Aku mengangguk, "Ya kamu benar! mungkin ada perubahan yang kamu merasa sedikit asing bahkan dengan rumahmu sendiri."

"Lanjutkan kalimatmu yang aku potong tadi." Kami sudah lama berteman, jadi tidak akan mudah ada ketersinggungan.

"Karena keindahan Lucky Bay yang ingin menahanmu bertahun-tahun di sana. Kamu tinggal dan tumbuh di Lucky Bay. Kamu memulai usahamu sendiri di sekitaran pantai Lucky Bay, entah dengan cara kamu berdagang, atau kamu mengikuti kegiatan sosial di sana, atau kamu sekedar berbincang dengan orang-orang di sana. Bahkan kamu tumbuh setiap harinya."

"Teruskan."

"Kamu tumbuh dari kamu sendiri yang bertahun-tahun lalu. Jika kamu bayangkan kamu sedang bermain saat kita masih kecil. Kamu akan pulang ke rumah dan akan menjumpai masakan ibumu yang paling enak, kari ayam. Karena kamu pergi bertahun-tahun. Kamu merasakan berbagai makanan yang berbeda di Lucky Bay. Ketika kamu pulang, mungkin ibumu masih membuatkanmu kari yang sama seperti bertahun-tahun lalu. Tapi ketika kamu memakannya, ada yang berbeda dari kari itu. Bukan karena resepnya sudah berbeda, barangkali karena kamu sudah merasakan masakan lain yang berbeda dari berbagai makanan yang kamu makan sejak masih berumur sepuluh tahun dengan sekarang yang sudah empatpuluh tahun lebih."

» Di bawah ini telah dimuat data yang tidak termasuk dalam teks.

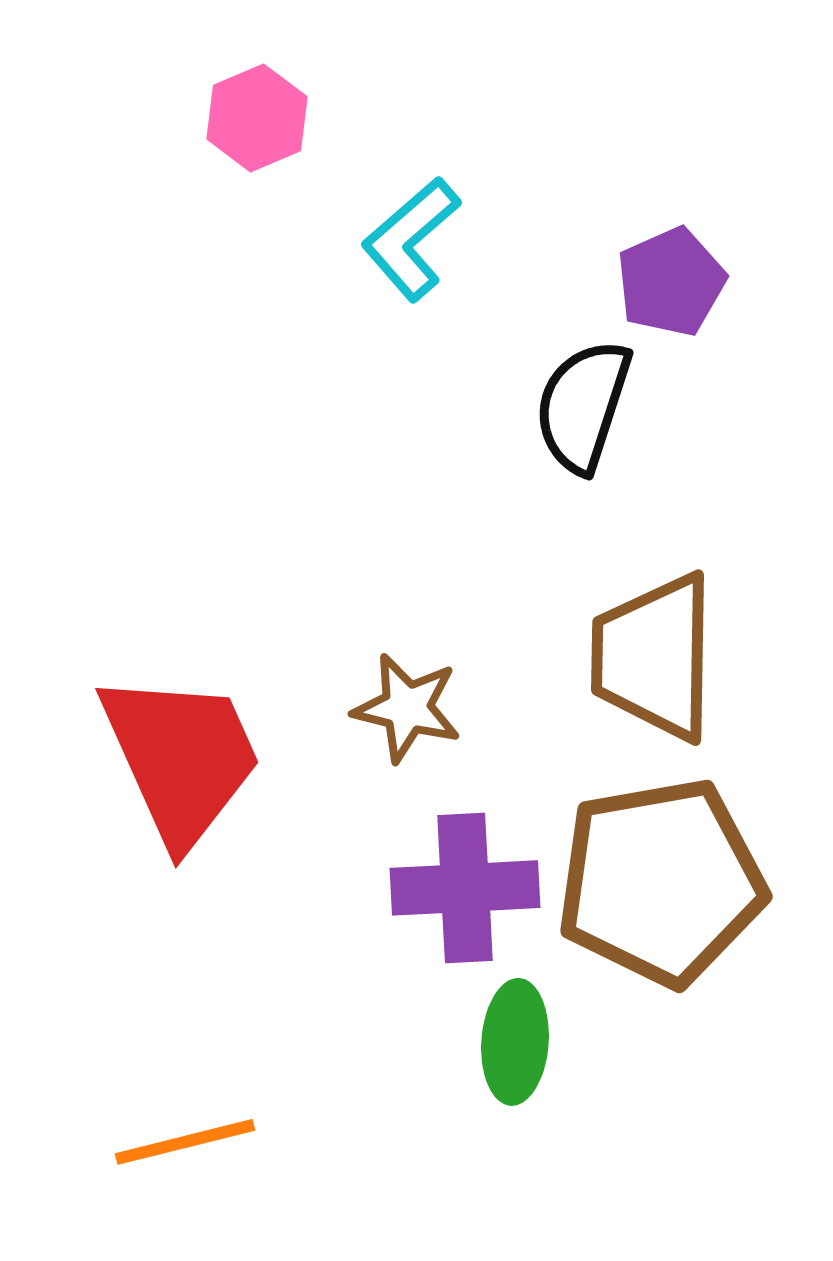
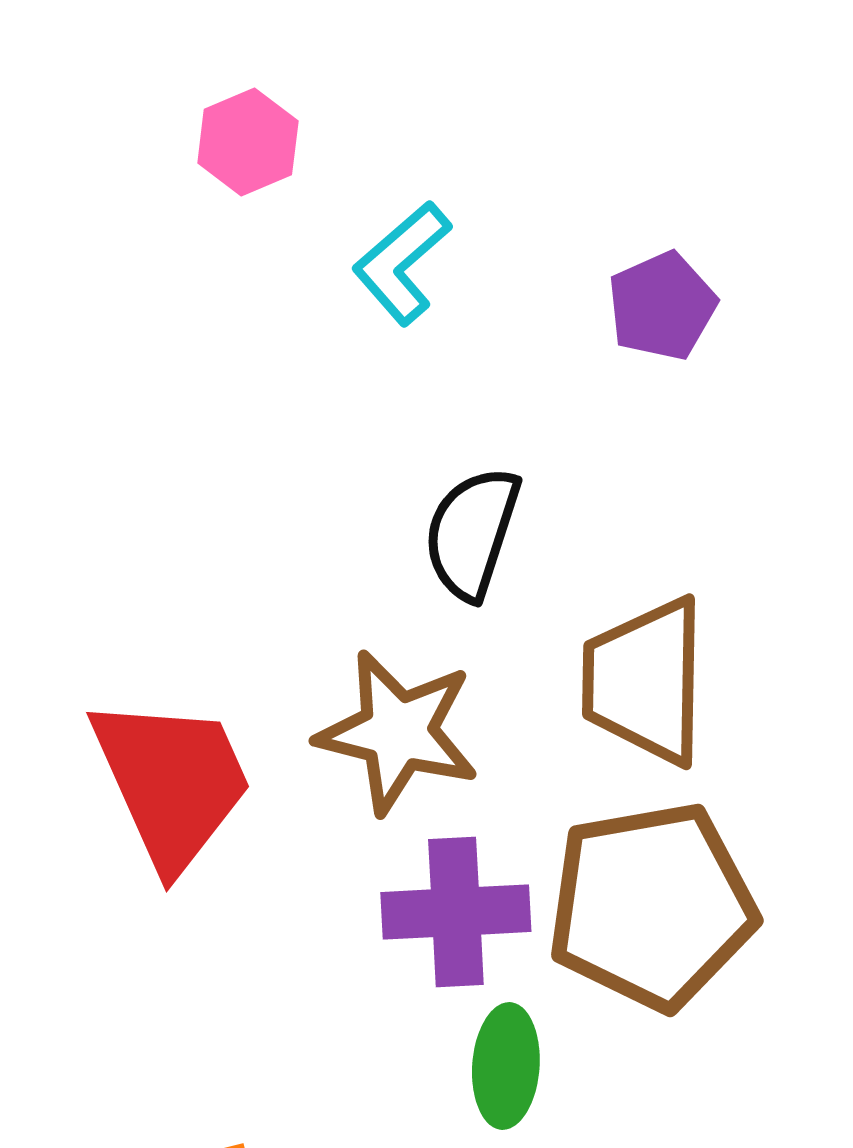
black semicircle: (583, 406) -> (472, 533), moved
brown star: (407, 708) -> (398, 732), size x1.5

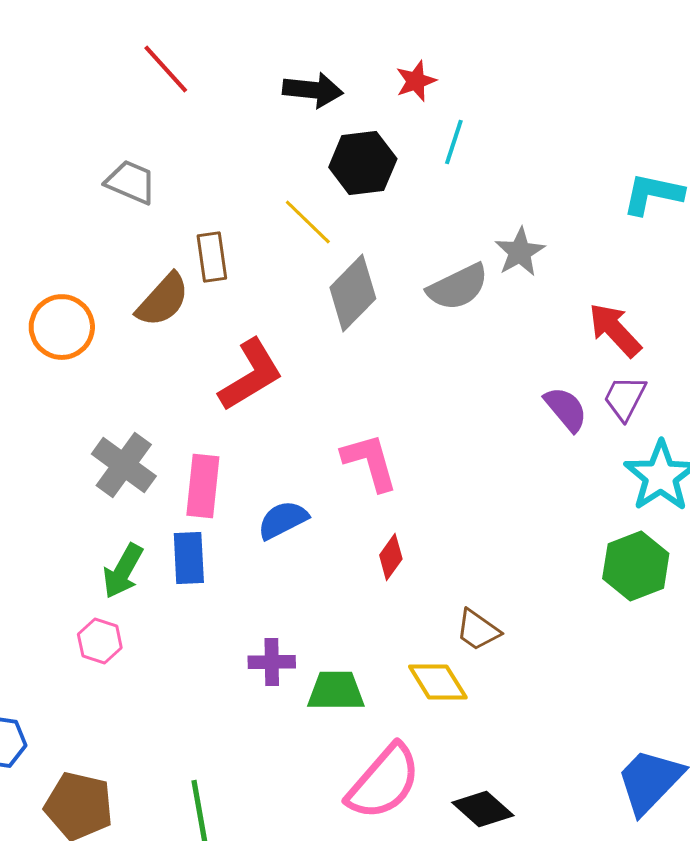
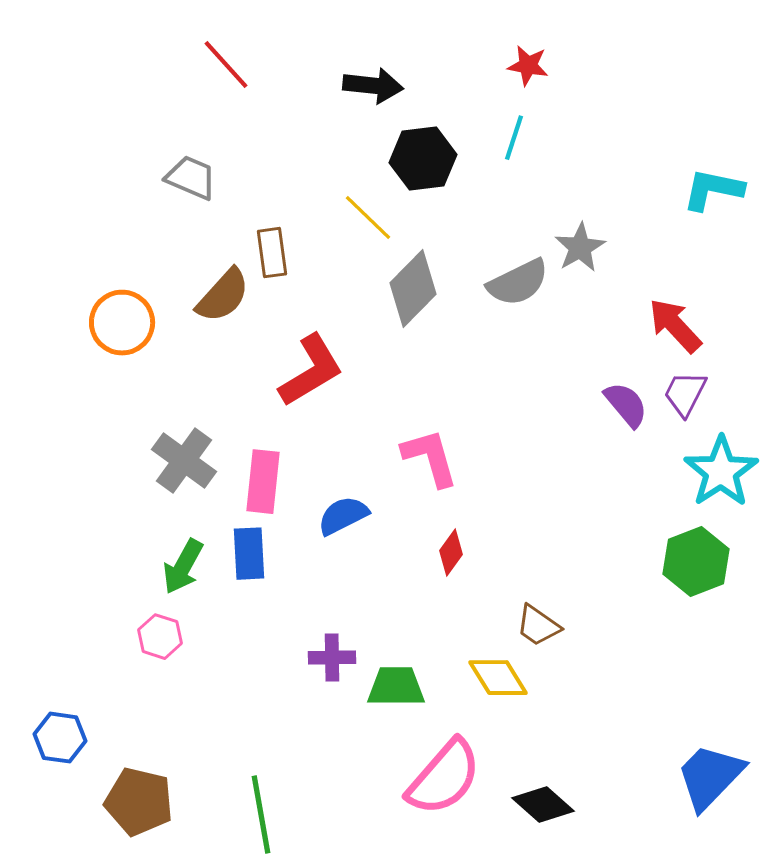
red star: (416, 81) -> (528, 66), moved, turned 30

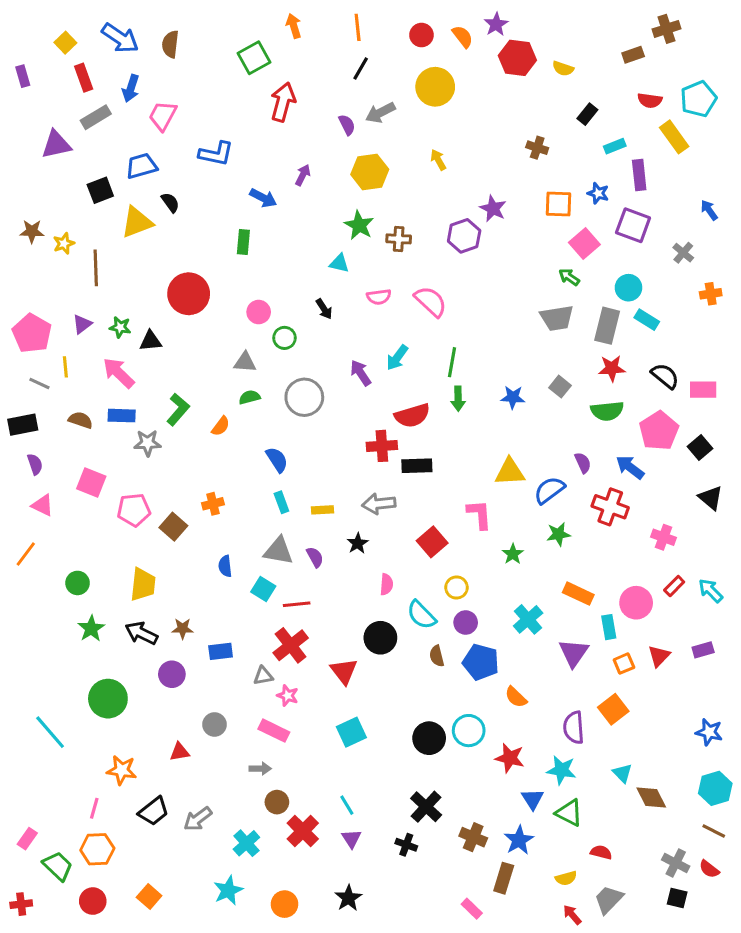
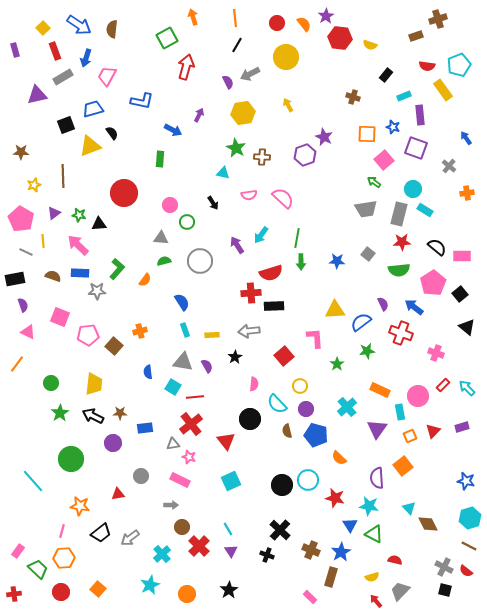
yellow star: (64, 244) -> (34, 185), moved

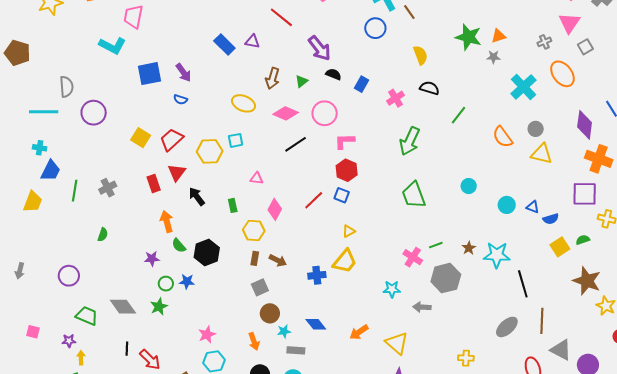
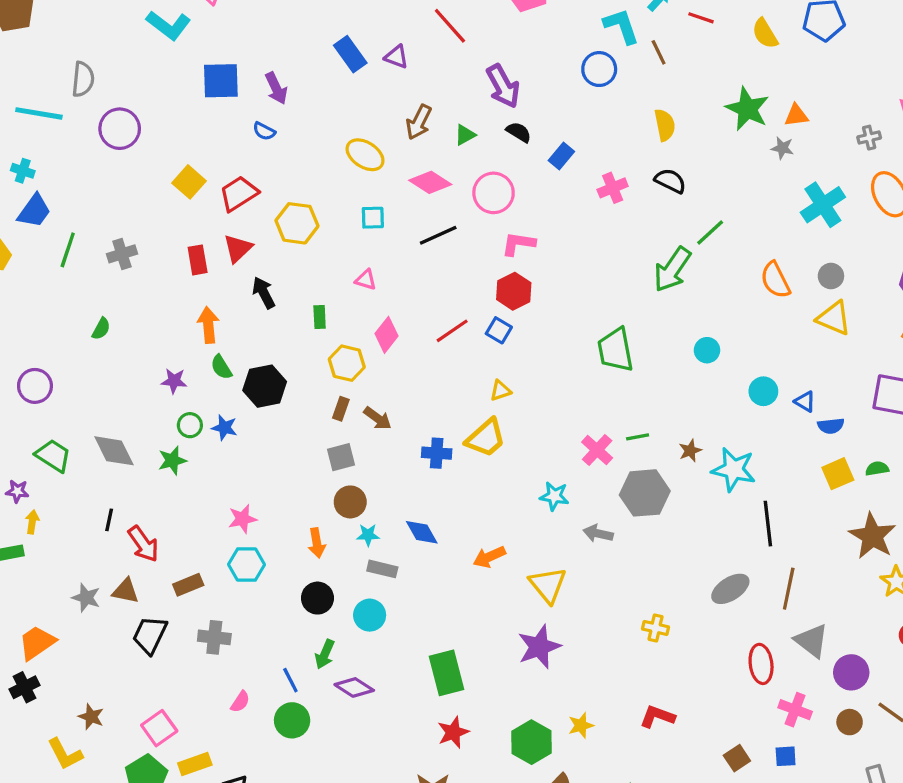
cyan square: (236, 140) -> (373, 218), moved
green arrow: (410, 141) -> (672, 269), moved

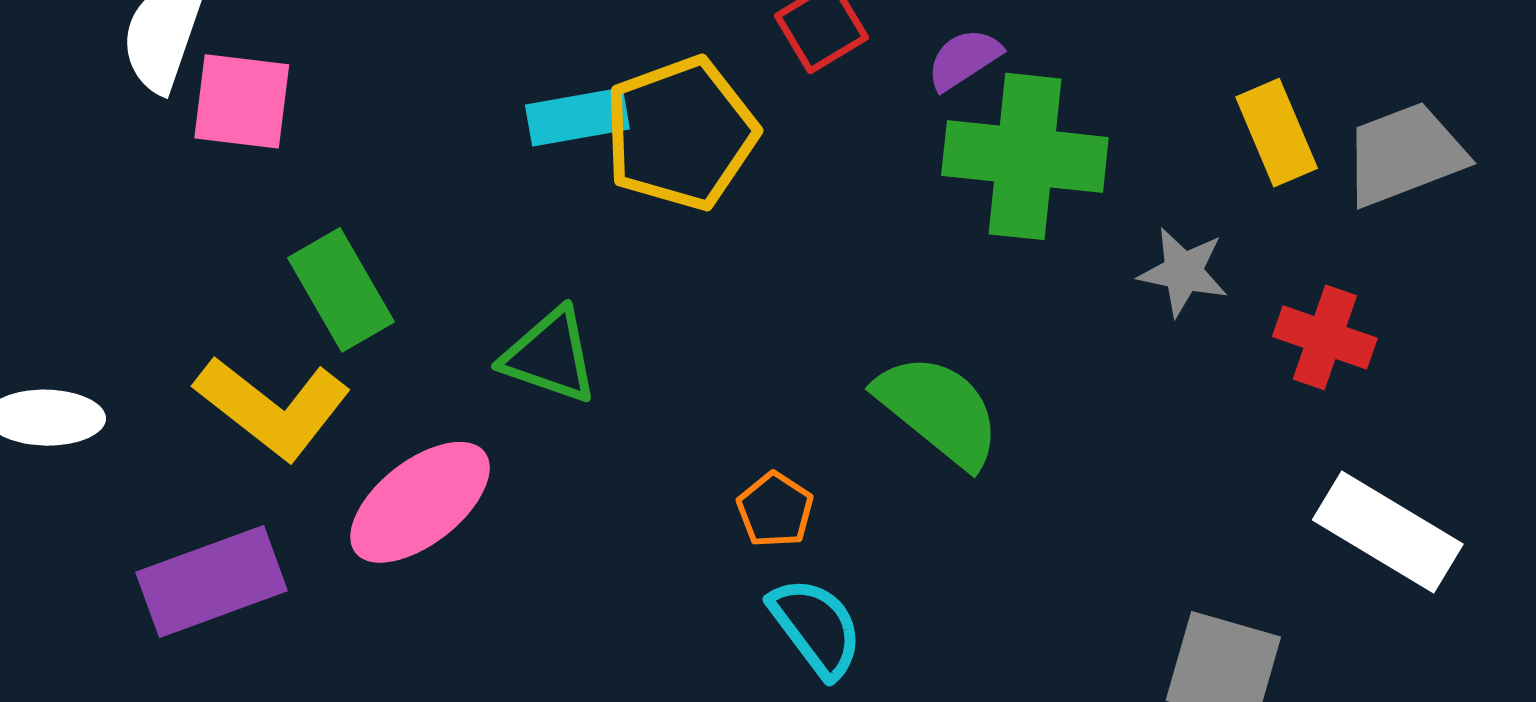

"Ya, makanan yang aku makan di umur sepuluh tahun tidak sebanyak pilihannya ketika aku sudah berumur empatpuluh tahun."

"Tepat sekali."

"Apakah aku benar-benar pulang ketika aku pulang?" Tanyanya lagi, "bukankah jika aku pulang dan merasa asing dengan rumahku sendiri maka sama saja aku tidak pulang?"

"Kamu pulang temanku! Kamu benar-benar pulang. Karena inilah rumahmu, tidak harus dengan bentuk fisik rumah. Kamu merasakan masakan ibumu, kamu pulang. Kamu merasakan kehadiran saudara-saradamu, kamu pulang. Kamu mendapatiku sebagai temanmu, duduk dan berbincang di taman kota ini. Bukankah kamu merasa pulang?"

Kegundahan hatinya sedikit berkurang. Aku bisa merasakan sedikit perubahan dari sebelumnya, hanya sedikit. Tapi temanku tak lagi memepermasalahkannya. Ia kini beranjak pada obrolan ringan lainnya yang semakin membuatnya merasa lebih baik. Hingga dalam obrolan ringan itu dia merasa, pulang.